- **Source document**
== Segment start ==

Tuesday, March 3, 2009

Concurrency issues during massive updates / archiving

Mass updates / mass deltes often cause contention issue with locking / blocking. One technique I suggest to my students is to update / delete parts of the table at a time, where feasible, so as to avoid embarassing issues like table locks.

The following code could be improved, but it has the right general idea: For each involved table, delete 1000 rows at a time until we're done.

CREATE PROCEDURE [dbo].[DeleteSnapshotData]
@I_lNumDays int
AS

SET NOCOUNT ON
-- get cutoff date string
declare @tablename varchar(50)
declare @dtCutoff smalldatetime
declare @strCutoff varchar(50)
declare @command nvarchar(2000)
set @dtCutoff = getdate() - @I_lNumDays
set @strCutoff = cast(year(@dtCutoff) as varchar) + '-' + right('00' + cast(month(@dtCutoff) as varchar), 2) + '-' + right('00' + cast(day(@dtCutoff) as varchar), 2)

-- build temp table
set rowcount 0
select sysobjects.name into #snapshots from sysobjects join syscolumns on sysobjects.id = syscolumns.id where sysobjects.name like '%snapshot%' and (OBJECTPROPERTY(sysobjects.id, N'IsTable') = 1) and (syscolumns.name = 'tdate')

set rowcount 1
select @tablename = name from #snapshots

while @@rowcount > 0
begin

delete from #snapshots where name = @tablename
if ((@tablename != 'Closing_Charges_Snapshot') and (@tablename != 'Closing_Credits_Snapshot'))

== Segment end ==

- **Recorded information**
== Segment start ==

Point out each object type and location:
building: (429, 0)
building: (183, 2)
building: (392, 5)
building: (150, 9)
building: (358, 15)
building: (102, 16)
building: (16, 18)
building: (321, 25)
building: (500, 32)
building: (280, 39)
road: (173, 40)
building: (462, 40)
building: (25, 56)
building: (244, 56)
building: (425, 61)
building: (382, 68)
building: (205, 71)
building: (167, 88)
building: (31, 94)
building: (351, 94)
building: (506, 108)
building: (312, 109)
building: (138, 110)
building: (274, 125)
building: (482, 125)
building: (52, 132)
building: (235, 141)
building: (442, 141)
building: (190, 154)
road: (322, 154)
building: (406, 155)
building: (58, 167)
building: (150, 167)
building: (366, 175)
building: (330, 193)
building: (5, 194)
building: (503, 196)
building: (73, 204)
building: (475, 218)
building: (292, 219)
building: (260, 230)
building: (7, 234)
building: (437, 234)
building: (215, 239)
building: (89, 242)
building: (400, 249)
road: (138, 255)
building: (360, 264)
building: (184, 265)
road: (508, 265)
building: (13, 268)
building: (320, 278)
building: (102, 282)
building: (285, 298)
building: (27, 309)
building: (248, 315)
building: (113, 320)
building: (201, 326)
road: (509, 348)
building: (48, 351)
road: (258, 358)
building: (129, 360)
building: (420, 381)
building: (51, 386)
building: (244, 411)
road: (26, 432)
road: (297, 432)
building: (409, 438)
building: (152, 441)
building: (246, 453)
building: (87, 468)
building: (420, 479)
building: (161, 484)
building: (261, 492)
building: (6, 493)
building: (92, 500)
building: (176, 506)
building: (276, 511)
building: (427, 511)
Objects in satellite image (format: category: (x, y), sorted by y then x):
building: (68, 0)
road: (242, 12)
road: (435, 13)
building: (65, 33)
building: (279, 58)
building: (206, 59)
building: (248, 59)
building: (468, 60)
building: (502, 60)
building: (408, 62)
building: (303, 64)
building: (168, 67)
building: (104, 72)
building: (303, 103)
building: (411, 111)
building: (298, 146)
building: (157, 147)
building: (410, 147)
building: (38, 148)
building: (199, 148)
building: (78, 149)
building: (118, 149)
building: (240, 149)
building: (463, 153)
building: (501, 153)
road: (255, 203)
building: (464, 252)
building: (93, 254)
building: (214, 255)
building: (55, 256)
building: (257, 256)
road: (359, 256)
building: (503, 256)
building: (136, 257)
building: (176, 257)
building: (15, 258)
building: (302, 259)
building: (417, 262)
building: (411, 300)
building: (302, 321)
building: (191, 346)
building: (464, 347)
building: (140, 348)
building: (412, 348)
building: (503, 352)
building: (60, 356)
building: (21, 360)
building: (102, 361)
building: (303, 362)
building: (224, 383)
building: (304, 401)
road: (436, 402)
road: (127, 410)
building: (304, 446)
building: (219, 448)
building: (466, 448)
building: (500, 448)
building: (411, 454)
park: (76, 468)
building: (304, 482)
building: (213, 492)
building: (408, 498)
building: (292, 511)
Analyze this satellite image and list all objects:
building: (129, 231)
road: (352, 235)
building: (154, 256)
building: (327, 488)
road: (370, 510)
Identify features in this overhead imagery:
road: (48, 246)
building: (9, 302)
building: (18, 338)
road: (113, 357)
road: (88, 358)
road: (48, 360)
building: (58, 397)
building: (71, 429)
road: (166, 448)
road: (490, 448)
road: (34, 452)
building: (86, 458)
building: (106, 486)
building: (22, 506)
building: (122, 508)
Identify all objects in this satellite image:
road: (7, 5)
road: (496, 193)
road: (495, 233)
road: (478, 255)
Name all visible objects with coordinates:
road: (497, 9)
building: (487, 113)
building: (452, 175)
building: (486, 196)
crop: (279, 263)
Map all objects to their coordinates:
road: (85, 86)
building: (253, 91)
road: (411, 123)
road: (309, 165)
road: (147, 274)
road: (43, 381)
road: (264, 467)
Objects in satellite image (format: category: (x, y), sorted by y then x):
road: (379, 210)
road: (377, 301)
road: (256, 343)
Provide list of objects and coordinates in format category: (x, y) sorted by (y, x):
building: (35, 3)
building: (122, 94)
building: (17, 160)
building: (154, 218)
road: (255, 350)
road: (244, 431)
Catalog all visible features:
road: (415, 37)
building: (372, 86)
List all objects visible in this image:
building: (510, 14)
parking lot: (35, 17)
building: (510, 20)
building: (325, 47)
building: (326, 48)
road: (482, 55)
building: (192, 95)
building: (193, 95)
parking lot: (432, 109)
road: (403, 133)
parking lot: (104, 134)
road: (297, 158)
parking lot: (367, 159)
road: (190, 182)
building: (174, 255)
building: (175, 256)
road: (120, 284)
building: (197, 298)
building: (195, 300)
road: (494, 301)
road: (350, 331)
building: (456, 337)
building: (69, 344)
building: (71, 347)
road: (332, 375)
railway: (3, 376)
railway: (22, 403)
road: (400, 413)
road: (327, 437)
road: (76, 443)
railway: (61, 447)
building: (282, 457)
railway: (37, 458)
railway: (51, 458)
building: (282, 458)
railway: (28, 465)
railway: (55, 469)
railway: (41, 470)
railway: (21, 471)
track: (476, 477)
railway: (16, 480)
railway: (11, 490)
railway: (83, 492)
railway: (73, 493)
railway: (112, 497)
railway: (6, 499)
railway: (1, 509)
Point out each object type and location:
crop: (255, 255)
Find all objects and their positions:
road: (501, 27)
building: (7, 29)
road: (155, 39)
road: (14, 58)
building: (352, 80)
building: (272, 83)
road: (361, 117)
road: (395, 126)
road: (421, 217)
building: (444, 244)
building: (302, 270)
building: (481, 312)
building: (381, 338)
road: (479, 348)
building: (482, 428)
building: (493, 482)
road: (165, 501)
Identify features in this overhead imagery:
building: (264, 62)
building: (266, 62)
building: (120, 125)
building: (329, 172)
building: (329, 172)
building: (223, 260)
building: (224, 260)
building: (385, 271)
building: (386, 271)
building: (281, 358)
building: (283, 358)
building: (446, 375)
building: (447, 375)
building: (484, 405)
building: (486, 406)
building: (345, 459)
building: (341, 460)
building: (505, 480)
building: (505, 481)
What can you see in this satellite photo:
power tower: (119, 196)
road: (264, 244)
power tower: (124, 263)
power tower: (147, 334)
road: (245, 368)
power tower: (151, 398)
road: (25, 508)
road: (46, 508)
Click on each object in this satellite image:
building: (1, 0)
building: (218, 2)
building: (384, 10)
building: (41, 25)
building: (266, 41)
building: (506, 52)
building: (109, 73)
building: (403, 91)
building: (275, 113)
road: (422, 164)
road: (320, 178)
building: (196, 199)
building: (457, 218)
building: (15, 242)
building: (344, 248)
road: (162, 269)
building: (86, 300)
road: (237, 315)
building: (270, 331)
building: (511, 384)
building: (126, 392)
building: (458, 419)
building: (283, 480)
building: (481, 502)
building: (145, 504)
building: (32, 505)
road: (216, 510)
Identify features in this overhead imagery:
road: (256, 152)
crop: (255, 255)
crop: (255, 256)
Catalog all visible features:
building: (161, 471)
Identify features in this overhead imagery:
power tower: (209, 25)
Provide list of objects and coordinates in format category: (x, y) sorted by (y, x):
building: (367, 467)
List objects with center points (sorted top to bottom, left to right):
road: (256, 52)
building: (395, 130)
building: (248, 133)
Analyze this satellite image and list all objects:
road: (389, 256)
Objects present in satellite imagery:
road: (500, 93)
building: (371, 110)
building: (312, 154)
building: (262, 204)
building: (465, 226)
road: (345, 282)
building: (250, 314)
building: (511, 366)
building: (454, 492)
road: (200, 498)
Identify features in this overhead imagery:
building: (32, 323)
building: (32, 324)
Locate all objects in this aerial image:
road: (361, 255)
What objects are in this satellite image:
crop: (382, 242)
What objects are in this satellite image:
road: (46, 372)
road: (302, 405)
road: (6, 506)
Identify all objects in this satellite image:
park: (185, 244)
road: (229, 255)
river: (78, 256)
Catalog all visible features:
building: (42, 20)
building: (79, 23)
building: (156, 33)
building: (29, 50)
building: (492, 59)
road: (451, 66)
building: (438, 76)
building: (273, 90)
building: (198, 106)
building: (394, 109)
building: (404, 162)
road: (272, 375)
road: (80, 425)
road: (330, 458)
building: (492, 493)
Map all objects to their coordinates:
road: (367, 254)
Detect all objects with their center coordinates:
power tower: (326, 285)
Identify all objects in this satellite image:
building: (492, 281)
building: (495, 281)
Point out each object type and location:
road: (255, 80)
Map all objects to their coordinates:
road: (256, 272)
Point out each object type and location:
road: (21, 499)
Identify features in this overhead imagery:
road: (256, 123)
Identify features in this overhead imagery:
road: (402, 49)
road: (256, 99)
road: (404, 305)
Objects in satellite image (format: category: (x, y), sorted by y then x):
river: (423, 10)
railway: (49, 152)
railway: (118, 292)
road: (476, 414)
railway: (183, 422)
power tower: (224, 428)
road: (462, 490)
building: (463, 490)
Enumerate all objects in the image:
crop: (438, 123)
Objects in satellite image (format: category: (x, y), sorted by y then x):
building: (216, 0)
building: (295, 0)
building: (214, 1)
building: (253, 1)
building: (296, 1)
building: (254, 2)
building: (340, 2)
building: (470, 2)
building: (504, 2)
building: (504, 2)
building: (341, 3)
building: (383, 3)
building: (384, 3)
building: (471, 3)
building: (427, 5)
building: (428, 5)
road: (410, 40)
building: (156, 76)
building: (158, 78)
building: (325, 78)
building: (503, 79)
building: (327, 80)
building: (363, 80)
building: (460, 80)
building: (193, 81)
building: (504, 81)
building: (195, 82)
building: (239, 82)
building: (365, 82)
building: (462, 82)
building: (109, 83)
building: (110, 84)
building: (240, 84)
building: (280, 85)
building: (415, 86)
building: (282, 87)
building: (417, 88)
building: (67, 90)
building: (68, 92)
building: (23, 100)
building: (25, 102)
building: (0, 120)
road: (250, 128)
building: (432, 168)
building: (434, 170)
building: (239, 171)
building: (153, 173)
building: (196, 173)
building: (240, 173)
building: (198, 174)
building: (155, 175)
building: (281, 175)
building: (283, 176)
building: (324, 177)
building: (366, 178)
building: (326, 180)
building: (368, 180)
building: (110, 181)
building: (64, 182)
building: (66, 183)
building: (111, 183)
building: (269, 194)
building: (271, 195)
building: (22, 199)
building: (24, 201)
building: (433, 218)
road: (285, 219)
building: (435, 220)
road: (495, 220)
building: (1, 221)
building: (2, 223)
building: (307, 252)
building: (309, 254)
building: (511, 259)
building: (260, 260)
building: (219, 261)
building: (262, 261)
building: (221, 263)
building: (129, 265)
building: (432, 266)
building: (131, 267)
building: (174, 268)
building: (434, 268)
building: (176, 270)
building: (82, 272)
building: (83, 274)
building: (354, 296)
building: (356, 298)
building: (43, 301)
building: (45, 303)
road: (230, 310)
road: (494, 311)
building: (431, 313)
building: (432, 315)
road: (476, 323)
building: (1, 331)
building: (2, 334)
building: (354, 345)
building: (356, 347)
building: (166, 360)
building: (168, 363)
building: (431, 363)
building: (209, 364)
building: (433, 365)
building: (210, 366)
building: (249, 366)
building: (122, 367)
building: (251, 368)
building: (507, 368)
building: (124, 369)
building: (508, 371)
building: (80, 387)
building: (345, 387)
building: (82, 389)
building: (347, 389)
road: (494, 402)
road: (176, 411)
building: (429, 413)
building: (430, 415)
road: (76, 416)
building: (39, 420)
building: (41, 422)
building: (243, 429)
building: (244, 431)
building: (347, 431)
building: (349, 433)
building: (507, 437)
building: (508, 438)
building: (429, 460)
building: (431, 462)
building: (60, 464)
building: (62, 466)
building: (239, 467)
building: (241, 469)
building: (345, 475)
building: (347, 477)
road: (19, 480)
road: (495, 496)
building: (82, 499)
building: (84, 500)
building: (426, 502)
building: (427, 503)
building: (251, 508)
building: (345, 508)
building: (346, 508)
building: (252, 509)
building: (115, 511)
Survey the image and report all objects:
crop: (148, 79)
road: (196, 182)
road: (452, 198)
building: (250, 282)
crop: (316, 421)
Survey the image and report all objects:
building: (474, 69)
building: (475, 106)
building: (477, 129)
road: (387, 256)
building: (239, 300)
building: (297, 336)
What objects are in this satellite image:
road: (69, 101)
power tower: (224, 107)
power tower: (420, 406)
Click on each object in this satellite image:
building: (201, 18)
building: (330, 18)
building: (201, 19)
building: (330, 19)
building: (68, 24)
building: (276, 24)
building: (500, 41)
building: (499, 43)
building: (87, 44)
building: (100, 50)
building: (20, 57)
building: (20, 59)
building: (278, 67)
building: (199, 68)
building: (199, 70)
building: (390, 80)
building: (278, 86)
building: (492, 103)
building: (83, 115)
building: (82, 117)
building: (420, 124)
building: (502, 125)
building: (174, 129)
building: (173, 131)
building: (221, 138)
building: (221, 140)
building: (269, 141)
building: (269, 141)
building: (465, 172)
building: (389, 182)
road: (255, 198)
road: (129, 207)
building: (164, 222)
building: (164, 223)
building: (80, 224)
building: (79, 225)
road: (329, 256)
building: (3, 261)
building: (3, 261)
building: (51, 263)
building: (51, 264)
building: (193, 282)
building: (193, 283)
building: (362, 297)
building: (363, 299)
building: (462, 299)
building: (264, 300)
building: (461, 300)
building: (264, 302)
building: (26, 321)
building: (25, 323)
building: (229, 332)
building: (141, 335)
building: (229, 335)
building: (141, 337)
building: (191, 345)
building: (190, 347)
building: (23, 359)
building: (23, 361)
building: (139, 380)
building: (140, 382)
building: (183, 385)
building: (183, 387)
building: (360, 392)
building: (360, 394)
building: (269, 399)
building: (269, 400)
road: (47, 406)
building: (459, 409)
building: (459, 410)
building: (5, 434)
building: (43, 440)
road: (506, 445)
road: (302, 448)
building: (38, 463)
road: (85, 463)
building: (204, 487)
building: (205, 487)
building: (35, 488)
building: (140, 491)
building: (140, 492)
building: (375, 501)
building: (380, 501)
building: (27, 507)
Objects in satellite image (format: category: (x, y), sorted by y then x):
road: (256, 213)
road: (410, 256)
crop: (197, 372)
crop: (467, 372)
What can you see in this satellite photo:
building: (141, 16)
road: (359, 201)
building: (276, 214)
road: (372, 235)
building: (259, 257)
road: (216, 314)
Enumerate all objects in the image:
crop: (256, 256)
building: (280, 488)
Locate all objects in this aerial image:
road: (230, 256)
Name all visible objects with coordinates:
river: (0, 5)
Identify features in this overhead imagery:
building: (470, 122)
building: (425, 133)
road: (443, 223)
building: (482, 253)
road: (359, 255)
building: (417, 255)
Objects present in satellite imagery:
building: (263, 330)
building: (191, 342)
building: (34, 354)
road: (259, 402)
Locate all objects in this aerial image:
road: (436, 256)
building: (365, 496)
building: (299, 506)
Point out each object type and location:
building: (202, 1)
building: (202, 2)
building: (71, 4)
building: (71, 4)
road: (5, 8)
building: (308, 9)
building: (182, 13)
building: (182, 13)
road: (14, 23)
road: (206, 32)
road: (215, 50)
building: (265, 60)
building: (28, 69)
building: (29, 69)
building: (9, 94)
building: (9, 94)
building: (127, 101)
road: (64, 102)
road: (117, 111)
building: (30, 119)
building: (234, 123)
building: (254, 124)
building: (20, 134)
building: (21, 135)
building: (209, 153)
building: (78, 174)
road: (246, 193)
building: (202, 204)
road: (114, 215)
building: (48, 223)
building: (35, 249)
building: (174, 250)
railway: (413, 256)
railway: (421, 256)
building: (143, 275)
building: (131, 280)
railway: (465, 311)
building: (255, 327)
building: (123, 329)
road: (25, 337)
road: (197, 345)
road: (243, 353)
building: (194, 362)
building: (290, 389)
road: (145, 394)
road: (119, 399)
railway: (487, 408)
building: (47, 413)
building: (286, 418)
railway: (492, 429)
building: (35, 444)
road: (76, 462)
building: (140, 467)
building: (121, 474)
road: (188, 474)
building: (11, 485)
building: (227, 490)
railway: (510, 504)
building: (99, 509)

== Segment end ==

- **Problem set**
1. List every variable that the stored procedure in the concurrency post declares with a declare statement.
2. Reproduce the part of the concurrency post starting at "The following code" and ending at "cast(day(@dtCutoff) as varchar), 2)".

- **Solved problems**
1. @tablename, @dtCutoff, @strCutoff, @command

2.
The following code could be improved, but it has the right general idea: For each involved table, delete 1000 rows at a time until we're done.

CREATE PROCEDURE [dbo].[DeleteSnapshotData]
@I_lNumDays int
AS

SET NOCOUNT ON
-- get cutoff date string
declare @tablename varchar(50)
declare @dtCutoff smalldatetime
declare @strCutoff varchar(50)
declare @command nvarchar(2000)
set @dtCutoff = getdate() - @I_lNumDays
set @strCutoff = cast(year(@dtCutoff) as varchar) + '-' + right('00' + cast(month(@dtCutoff) as varchar), 2) + '-' + right('00' + cast(day(@dtCutoff) as varchar), 2)